Task description => Only one stretch of the listing below is wanted. Begin at the line that has "согласие получать письма", stop after the line that has "Сетевое издание Ведомости (Vedomosti)", and repeat every line in between exactly.

Data to examine =>
* * * *

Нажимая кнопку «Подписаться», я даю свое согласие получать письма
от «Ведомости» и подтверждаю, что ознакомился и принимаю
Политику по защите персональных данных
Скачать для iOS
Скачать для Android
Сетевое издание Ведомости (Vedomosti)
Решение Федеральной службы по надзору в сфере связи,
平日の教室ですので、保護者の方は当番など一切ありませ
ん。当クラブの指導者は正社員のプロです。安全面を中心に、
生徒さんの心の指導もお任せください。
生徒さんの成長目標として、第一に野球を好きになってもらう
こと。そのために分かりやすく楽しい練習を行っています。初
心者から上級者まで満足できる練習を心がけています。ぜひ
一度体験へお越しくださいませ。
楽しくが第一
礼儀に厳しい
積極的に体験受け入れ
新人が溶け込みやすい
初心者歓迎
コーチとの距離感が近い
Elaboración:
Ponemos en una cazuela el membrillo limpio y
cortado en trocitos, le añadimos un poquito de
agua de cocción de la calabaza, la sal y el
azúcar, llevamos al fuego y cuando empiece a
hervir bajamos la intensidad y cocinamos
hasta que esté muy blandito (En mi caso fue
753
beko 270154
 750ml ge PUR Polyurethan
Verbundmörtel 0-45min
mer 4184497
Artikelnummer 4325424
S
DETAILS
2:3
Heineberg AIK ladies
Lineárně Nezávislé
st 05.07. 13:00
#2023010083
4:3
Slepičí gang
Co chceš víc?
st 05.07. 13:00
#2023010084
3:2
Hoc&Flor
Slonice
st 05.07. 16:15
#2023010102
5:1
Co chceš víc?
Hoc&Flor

* * * *

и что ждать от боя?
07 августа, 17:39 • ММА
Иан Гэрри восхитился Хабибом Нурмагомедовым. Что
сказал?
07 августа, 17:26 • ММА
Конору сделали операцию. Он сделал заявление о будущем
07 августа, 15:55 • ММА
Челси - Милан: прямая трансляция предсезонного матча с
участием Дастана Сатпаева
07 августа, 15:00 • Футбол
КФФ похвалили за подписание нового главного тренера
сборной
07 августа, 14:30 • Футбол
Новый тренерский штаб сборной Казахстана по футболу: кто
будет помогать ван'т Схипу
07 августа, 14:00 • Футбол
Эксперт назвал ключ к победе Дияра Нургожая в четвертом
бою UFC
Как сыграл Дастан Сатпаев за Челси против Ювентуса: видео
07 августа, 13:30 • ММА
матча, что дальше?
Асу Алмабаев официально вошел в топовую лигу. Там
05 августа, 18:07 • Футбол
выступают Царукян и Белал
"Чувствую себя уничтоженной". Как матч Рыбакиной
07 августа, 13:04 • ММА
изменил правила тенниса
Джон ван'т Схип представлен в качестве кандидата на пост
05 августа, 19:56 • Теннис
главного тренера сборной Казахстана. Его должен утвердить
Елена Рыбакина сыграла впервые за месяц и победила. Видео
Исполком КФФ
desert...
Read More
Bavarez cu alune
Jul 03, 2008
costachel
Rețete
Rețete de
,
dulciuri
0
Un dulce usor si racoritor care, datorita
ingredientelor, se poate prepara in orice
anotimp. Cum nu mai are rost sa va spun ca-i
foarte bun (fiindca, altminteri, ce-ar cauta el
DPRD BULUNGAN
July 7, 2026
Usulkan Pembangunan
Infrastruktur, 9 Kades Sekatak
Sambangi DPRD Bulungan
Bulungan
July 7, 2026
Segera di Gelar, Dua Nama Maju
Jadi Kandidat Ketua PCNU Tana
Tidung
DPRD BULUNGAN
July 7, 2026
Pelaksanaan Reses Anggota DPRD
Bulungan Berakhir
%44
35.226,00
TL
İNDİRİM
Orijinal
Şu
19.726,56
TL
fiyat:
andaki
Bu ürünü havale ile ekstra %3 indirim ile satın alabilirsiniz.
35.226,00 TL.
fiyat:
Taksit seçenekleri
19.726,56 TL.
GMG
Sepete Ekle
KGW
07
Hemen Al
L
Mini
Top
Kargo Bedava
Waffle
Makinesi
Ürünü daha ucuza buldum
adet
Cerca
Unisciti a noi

* * * *

Answer to this task =>
Нажимая кнопку «Подписаться», я даю свое согласие получать письма
от «Ведомости» и подтверждаю, что ознакомился и принимаю
Политику по защите персональных данных
Скачать для iOS
Скачать для Android
Сетевое издание Ведомости (Vedomosti)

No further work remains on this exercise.